Noah Tradonsky
1st generation Jerusalemite; Old-souled Jew

Always Hustle On

Here’s a thought. Take it as you will. 

Life is not all sunshine and rainbows. The world is drowsy and draining. It’s uncertain. It’s cold. It’s lonely. Sometimes less so and sometimes more. But it’s always somewhere in between. Anyone who tells you otherwise is delusional. 

Since the beginning of March, I have been staying at generous family friend in Passaic, New Jersey – with Chesed (selfless giving) the likes of which I could not even have imagined existed until I was the recipient of it myself. All the adjectives you can think of to describe such this experience – it has been that. 

At times it has been hard, and at times I’ve felt like the luckiest man alive. At times I’ve cried, at times I’ve jumped for joy. At times I’ve been down and out. And at times I’ve fought with vigor for just one more Blad, one more mile, or the space for one more burger patty (proudest of the third). 

I came to New York for New York. For its city lights, its rude cab drivers, its snowy winters and its blistering summer heat. I came here for Yankee Stadium, for the subway on a Tuesday afternoon at rush hour. I came here for Yiddishkeit in all shapes, forms, colors and sizes. I came here for diversity, for promise, for opportunity. For the ability to prove my abilities, for the promise that I made myself when I worked and worked and worked throughout high school telling myself it would pay off. 

And it did. I got 18 months of hustle. Buses and coaches, trains and planes. Dirty subways, dirtier city squares. The dirtiest but tastiest kosher restaurants you’ve ever seen. 12 miles of madness on a 200-block island. 18 months of mayhem living in my wildest dream. 

When we used to walk in the City, my friends always used to tell me – even until a few weeks ago – “you have the excitement of a tourist”. I would reply, “yes, because I feel like one!” I don’t think I ever understood the profundity of their compliment (if we can call it that), or the lack of sense in my reply. I had lived here nearly two years already!! But they were right. I did feel like a tourist. I still do. Being a tourist is so exciting!

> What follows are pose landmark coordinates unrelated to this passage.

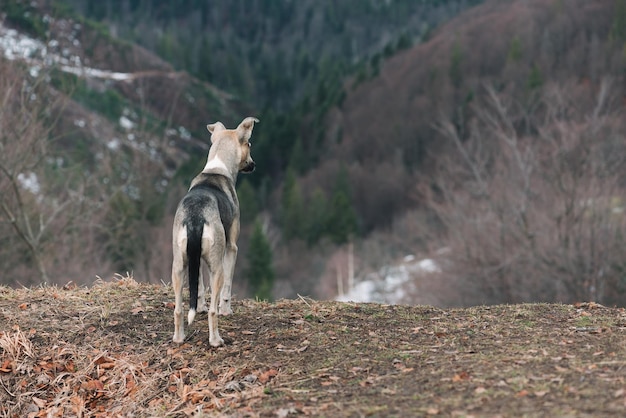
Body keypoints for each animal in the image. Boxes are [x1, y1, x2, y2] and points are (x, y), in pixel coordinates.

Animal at [169, 116, 258, 346]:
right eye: (249, 143)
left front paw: (199, 307)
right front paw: (227, 309)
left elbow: (198, 288)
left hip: (178, 266)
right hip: (217, 267)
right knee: (213, 311)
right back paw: (216, 340)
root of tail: (195, 218)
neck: (217, 168)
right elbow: (227, 288)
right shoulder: (231, 248)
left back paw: (179, 337)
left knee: (179, 310)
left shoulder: (196, 258)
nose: (253, 165)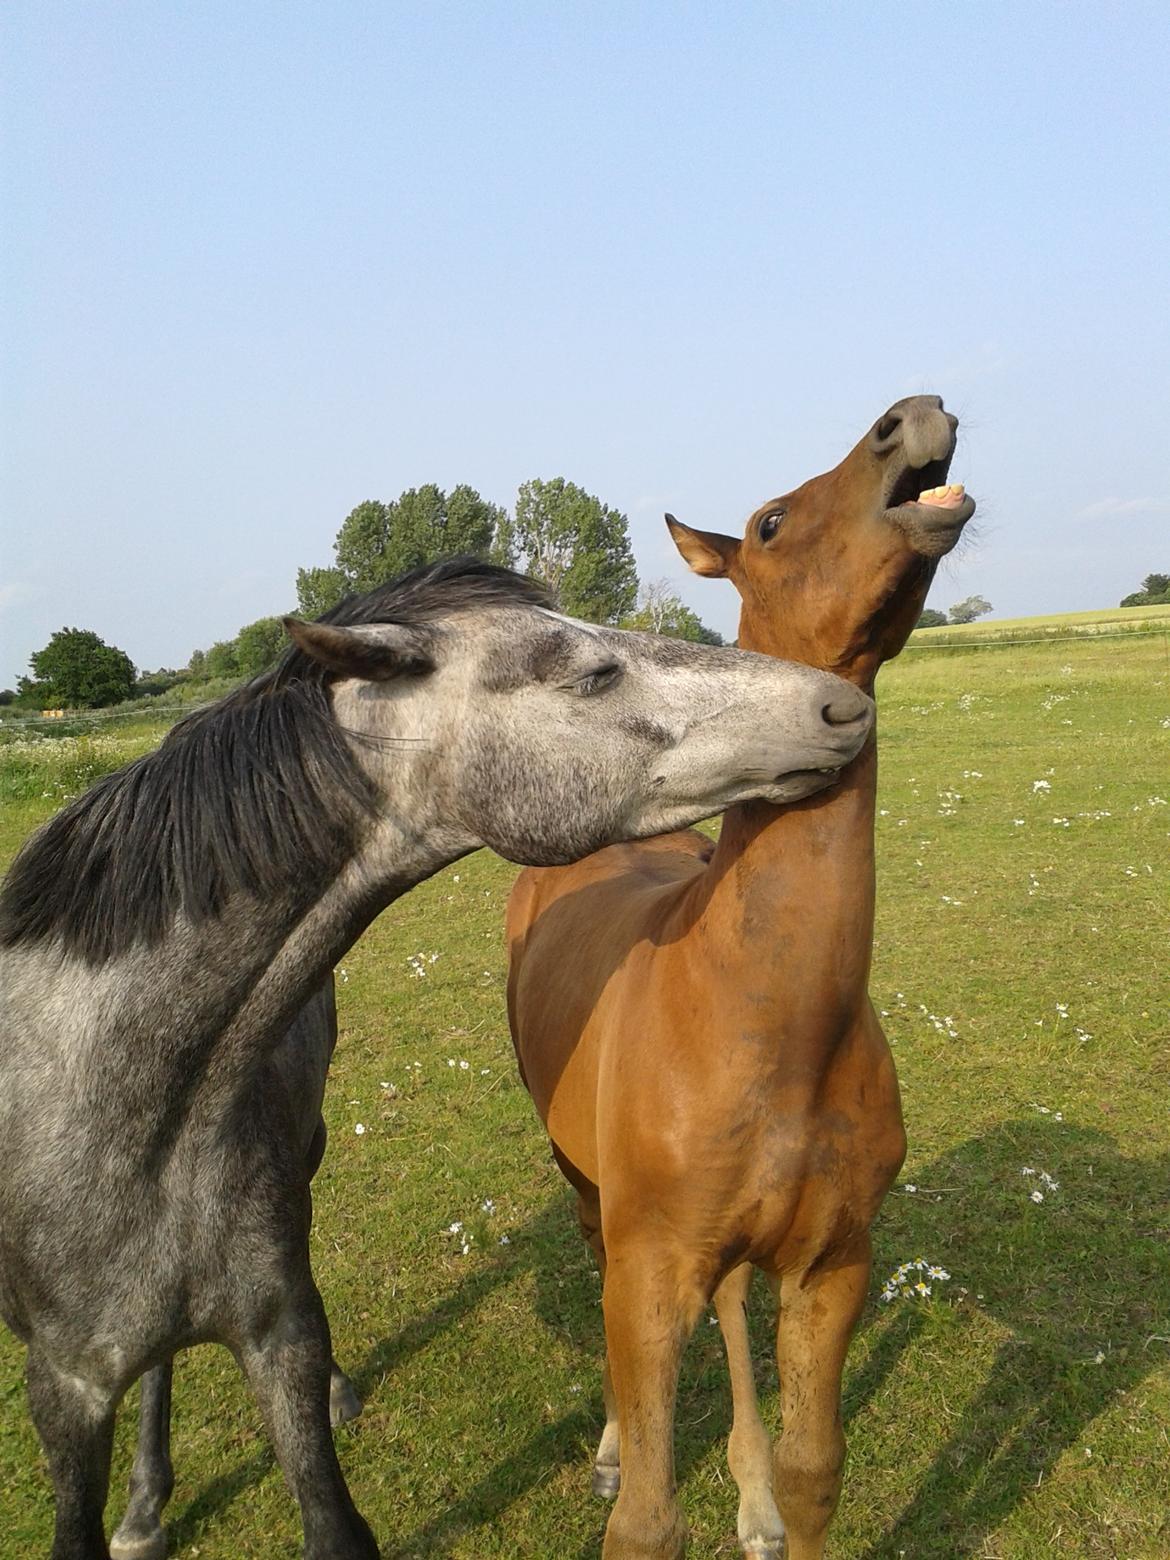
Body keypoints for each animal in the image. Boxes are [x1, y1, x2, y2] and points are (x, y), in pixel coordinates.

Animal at [0, 561, 873, 1560]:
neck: (116, 1103)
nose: (842, 706)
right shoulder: (64, 1392)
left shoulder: (277, 1336)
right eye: (591, 673)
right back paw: (144, 1506)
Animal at [508, 393, 973, 1560]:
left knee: (726, 1303)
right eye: (767, 523)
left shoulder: (833, 1263)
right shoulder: (649, 1270)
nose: (916, 416)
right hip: (585, 1184)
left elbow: (817, 1472)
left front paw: (772, 1495)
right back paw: (616, 1443)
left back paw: (748, 1491)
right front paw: (637, 1465)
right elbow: (645, 1522)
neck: (764, 1022)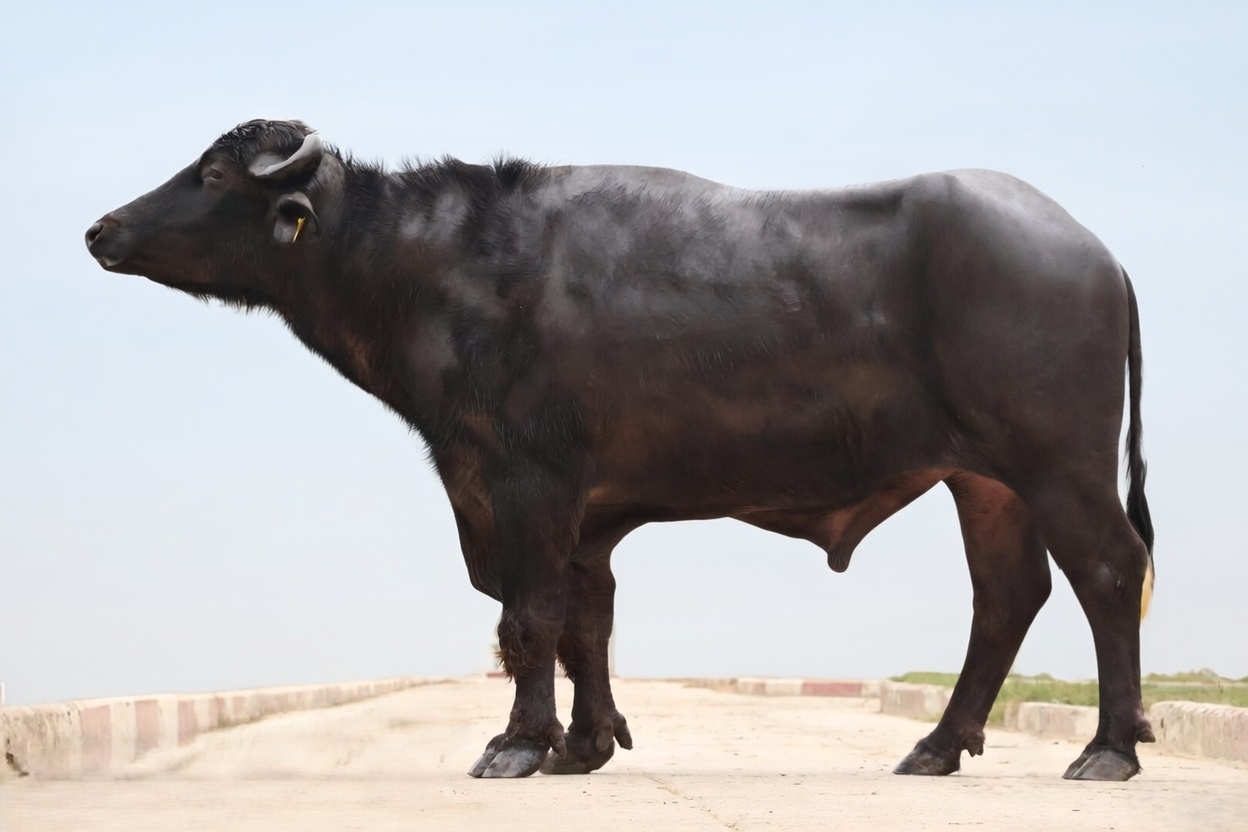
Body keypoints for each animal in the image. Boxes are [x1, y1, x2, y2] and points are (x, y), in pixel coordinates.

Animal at [86, 119, 1155, 781]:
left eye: (212, 175)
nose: (102, 228)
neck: (439, 268)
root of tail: (1095, 253)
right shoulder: (580, 513)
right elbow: (584, 623)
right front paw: (586, 743)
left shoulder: (522, 483)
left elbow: (528, 618)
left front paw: (518, 746)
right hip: (985, 482)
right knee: (1007, 596)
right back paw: (936, 746)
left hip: (1058, 463)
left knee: (1108, 572)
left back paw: (1109, 749)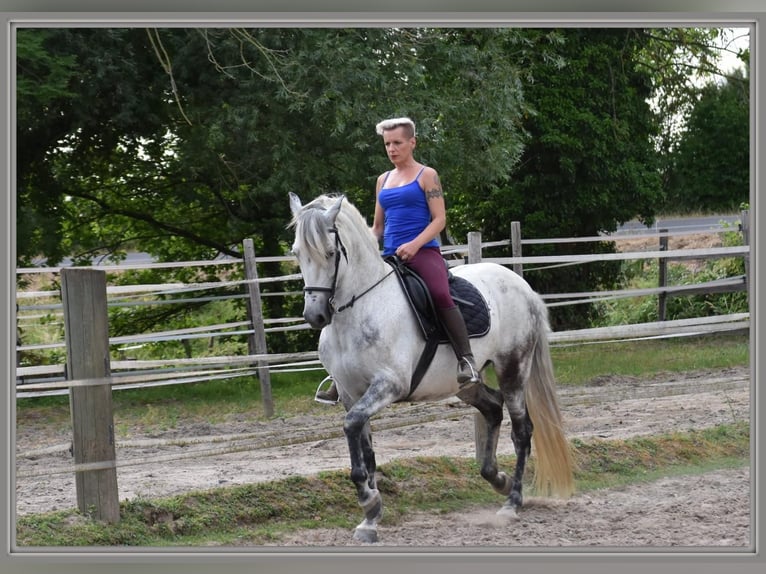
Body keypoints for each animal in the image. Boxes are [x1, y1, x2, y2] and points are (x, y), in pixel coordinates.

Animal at [288, 192, 574, 543]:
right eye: (297, 254)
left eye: (330, 253)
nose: (315, 316)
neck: (359, 310)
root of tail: (521, 284)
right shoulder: (350, 394)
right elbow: (364, 447)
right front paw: (370, 517)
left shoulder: (388, 385)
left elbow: (352, 428)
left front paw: (369, 502)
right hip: (465, 384)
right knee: (493, 408)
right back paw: (497, 479)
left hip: (513, 369)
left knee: (521, 431)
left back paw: (512, 502)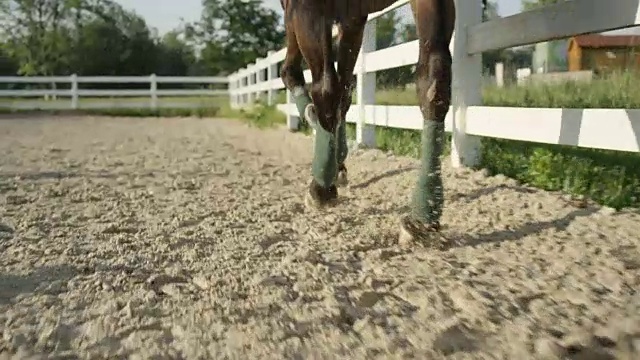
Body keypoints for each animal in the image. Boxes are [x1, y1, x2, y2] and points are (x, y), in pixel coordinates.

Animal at [278, 0, 458, 245]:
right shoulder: (353, 18)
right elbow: (344, 92)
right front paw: (338, 162)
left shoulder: (300, 8)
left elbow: (307, 78)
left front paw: (327, 174)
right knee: (435, 76)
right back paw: (424, 216)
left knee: (320, 84)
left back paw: (321, 186)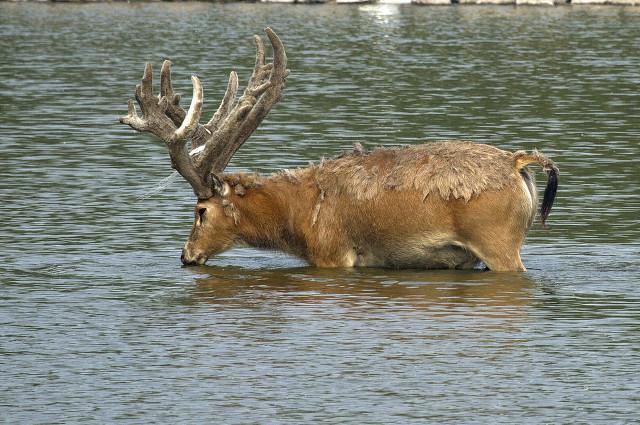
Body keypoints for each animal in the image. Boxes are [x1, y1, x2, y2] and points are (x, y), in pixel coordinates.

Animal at [119, 27, 556, 272]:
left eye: (201, 211)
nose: (186, 255)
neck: (295, 219)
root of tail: (520, 162)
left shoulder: (332, 253)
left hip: (498, 239)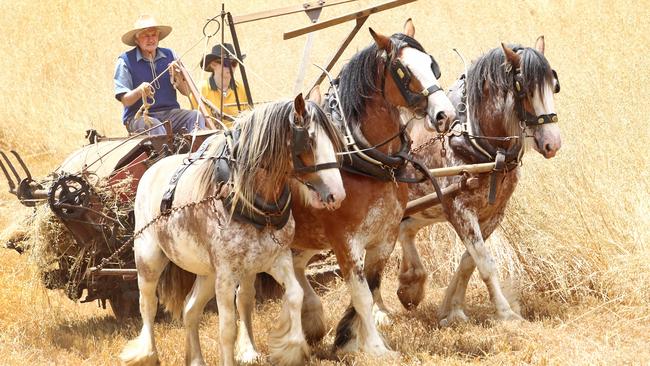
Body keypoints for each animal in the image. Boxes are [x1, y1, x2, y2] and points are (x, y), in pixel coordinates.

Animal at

But tourism isn’t a feeling. It’s an attitude. It’s the understanding that you are treading un-treaded waters with a foreign accent and an even more foreign perspective of life. It’s the acceptance that things will not go your way – definitionally – but that that’s what you signed up for. It’s the ability to run around the streets of Manhattan – literally, run around – because you feel like it. And it’s the acknowledgement that you entered this journey with a rough itinerary sketched on the back of a napkin (which was then called a ‘serviette’), a patched-up, roughed-up sleeping bag, and a resilient knack of fighting the cold. Not always beating it, but always fighting it. 

Tourism – open-eyed, open-minded adventurousness – is what brought me here – and it is what has kept me here – psychologically – through this mess. It is the realistic shrug of the shoulders when you realize, “yeah, it’s cloudy out, we just can’t hike this morning. Next time”. It’s the exuberance and thrill when you realize, “Wow!! We started all the way down there!?!?” And it’s the courageous push, the fighting battle cry that comes from within, when you look at the peak, see how little you’ve actually accomplished since you started, pull your cap towards your face, and keep marching. It is all of those and more. 

In the end – the voices that brought me to New York have carried me while I sit here in a basement in New Jersey. That voice that said, “keep fighting, keep going, keep working, you’ve got this Attachment.png”, rings louder in my ear than ever before and perhaps louder than it ever will. 

“Harness your strength”, it says. “Appreciate the moment, know that this too will pass, and hustle on.” 

Always hustle on.

About the Author
I am a proud Jew who lives in Jerusalem. After finishing high school in Johannesburg, South Africa, I spent 2 years at Yeshivat Har Etzion, followed by 3 years at Yeshiva University in New York. After graduating in June 2021, I made Aliyah in the hope that I could do my part in helping to settle the Land and make a difference. We can always hope!